Using the latest research in neural development and colour vision in infants, the film allows the user to experience and interact with the world from the point of view of a baby during the first year of its life. It's a period that none of us remember, but is the most crucial stage of our journey to adulthood.
Drawing on the latest academic research, viewers can relive the dramatic visual development that happens over this time. At first only muted colours are visible, then as the experience unfolds the world is coloured in - first reds and greens, then yellows and blues.

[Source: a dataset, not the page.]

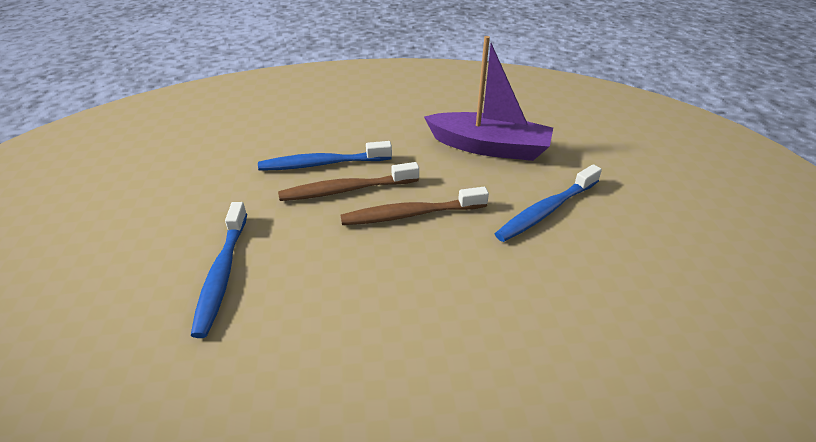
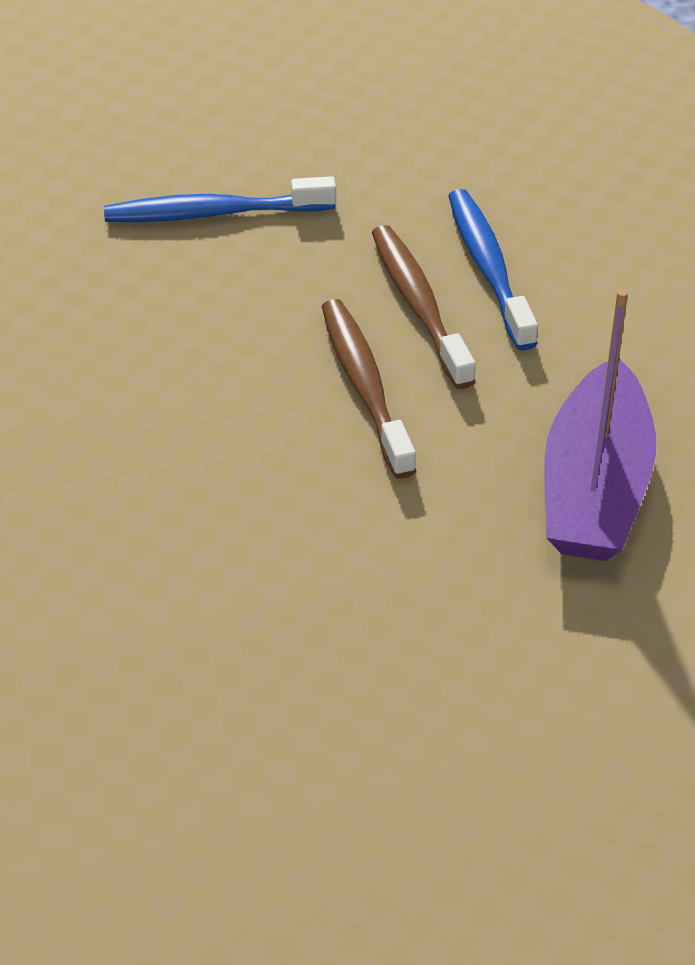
camera: 85 degrees right, 5 degrees up
blue toothbrush [495,164,602,242] -> none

Depth of focus increases, slowly the room becomes 3D and the child’s parents, other children, objects and even the family dog come into focus.
The Mill team played a pivotal role in the visual development of the piece and were also present on shoot, paying particular attention to the depth and scale of the scene in which the experience plays out.
Taking a very ‘hands on’ approach, Mill Creative Director Adam Grint starred as the father in the film with Mill Producer Jarrad Vladich contributing as dog handler with his housemates’ pet Hayes.
The Mill’s 2D team refined the final look of the experience using Nuke’s CaraVR toolset. This enabled them to explore uses of depth passes and stereoscopy to greater enhance the storyline and the unique perspective of a child.
The Mill’s Product Development team, led by Kevin Young also crafted the interactive elements to the piece via triggered sounds using the Google Daydream controller. A bespoke looping sequence to the piece also allows for further interaction whilst viewing the experience.
Mill Creative Director Adam Grint explains, ‘It was a pleasure to be working alongside the Guardian again, this time with the added bonus of a spot of acting! ‘First Impressions’ reiterates a universal truth about all good VR experiences - it’s not about the tech, it’s all about power of the narrative.
All the visual development we did at The Mill was in support of that, from creating a disorientating sense at the outset to mirror the development of a baby’s sensitivity to colour and, finally, that emotional connection as you stare into the eyes of your mother.
Two-thirds of the people who trialed the experience early on in the development, came out of the experience in tears, so we knew we were involved in something special. Credit goes to the Guardian for their rigorous attention to accuracy and for putting the story first. It was one of those projects where everyone mucked in to bring something extra to the piece and the hard work paid off.' The piece is available for download now on Google Daydream.